5 thoughts on “Garden Soup

  1. Love the “garden soup” concept! :o) I think most gardeners fall into that mix. Just think structure when designing and you’ll find that your garden will take form. Editing is another key word. When we bought our house about 13 yrs. ago there was a 100 ft. split rail fence with peonies, violets and perennial sweet peas in wild abandon along with most of the lawn creeping in as well. I’d never had a garden of my own and would just spend days staring at it not even knowing where to begin. Initially, I purchased one or two of every single flowering plant I’d craved over years of armchair gardening. However, I learned my mistakes quickly. Over the past decade I not only changed to a picket fence (mostly to hide the mess), but I tried to edit and relocate so many of those plants, other wildflowers that popped up plus numerous deciduous sapling trees that didn’t reveal themselves until they were about 3 feet tall, which made for a bigger project of transplanting. You see, like you, I went “wild” (no pun intended) with plants! Then I don’t have the heart to discard anything on the compost pile. (Afterall, a weed is just a plant doing what Nature intended, but where we don’t want it.) Not a good combination, but I’ve resolved myself to simply ADDING structural plants like bushes at the forefront of the garden along the path, which seems to lend a sense of calmness and control to the mass of cottage style blooms behind. You may find the same will help you, too, as you grow along with your garden and nature’s beauty in your own yard!

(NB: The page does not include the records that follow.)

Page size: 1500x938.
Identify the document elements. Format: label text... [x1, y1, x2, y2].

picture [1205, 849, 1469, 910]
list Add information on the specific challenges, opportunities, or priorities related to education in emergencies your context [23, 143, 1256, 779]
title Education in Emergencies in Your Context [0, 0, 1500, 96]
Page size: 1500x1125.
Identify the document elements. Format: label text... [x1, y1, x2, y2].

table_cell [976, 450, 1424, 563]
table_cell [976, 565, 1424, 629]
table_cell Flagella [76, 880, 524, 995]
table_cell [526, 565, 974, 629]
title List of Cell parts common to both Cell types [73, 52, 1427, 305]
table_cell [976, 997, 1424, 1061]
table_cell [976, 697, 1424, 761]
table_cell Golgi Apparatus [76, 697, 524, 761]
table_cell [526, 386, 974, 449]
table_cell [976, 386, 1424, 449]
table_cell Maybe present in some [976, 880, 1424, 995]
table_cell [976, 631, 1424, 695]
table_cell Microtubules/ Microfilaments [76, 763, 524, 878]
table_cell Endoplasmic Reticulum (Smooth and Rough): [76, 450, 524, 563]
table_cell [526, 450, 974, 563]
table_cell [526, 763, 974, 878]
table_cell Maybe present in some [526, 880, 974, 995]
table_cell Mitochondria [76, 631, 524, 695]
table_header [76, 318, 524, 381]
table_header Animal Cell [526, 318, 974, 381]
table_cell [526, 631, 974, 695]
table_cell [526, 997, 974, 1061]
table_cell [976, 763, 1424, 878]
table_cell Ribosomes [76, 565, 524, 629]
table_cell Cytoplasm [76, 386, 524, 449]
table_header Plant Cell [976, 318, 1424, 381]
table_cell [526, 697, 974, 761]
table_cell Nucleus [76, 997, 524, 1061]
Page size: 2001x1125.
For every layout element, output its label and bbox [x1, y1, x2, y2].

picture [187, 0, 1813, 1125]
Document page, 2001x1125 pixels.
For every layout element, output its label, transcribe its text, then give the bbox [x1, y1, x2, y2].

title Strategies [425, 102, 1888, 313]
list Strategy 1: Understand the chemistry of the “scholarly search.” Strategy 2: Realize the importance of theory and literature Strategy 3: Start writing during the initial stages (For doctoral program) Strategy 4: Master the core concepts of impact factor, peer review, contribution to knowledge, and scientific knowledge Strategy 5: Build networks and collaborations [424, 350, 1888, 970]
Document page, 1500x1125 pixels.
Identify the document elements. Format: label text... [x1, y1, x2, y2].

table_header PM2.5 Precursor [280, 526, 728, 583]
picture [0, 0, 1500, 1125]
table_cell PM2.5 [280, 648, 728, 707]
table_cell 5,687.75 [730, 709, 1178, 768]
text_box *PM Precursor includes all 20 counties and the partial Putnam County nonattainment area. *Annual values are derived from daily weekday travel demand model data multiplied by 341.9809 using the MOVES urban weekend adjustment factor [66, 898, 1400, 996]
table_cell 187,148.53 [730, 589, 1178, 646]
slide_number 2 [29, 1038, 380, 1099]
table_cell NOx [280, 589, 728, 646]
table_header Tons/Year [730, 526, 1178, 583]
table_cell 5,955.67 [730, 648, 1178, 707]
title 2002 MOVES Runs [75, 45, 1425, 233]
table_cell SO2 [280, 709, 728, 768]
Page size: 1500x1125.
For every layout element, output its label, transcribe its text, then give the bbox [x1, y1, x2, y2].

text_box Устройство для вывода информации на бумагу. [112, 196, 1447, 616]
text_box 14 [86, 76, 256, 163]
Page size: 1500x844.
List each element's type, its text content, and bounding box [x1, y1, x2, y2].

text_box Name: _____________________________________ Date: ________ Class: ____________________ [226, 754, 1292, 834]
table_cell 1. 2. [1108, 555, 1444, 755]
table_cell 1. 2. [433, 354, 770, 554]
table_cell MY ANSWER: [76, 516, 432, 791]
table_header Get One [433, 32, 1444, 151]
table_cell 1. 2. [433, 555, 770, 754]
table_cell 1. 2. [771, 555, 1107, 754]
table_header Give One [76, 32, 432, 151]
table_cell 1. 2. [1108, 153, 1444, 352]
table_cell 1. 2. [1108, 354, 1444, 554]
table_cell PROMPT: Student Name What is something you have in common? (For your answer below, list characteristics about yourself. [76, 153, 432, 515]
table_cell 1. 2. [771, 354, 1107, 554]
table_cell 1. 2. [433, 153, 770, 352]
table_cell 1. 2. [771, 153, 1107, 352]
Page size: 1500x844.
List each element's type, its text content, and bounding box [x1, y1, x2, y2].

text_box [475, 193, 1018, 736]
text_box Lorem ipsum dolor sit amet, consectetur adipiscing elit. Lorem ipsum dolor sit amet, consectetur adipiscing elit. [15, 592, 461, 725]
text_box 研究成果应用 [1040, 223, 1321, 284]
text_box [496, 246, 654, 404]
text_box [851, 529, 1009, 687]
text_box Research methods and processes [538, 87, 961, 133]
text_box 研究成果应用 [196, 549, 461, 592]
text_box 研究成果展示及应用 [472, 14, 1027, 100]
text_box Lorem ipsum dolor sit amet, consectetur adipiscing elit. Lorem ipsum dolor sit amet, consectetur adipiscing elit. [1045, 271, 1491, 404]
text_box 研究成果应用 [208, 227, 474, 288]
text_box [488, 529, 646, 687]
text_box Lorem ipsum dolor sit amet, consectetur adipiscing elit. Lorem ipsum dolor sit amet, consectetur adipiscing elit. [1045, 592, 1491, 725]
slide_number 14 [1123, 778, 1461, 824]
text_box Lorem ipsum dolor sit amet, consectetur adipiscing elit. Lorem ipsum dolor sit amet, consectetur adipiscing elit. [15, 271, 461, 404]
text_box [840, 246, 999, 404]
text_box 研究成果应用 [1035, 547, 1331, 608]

  2. hi Jeanne, thanks for sharing, and at such length! Agree with everything you said… especially about adding shrubs (evergreen preferably) to give structure to the whole. And avoiding the temptation to buy one of this and two of that… I keep remembering an “instant garden” planned and installed by Dean Riddle, an upstate NY garden designer, who used THIRTY-FIVE of each of just four perennials. All best to you too, in working with those impulses toward “wild abandon.” Your paintings are magnificent by the way (at first I thought they were photographs!)

  3. I love it –Just like it is–and next year it’ll be wild and wonderful. I’m very envious.
    So that deer repellant must work?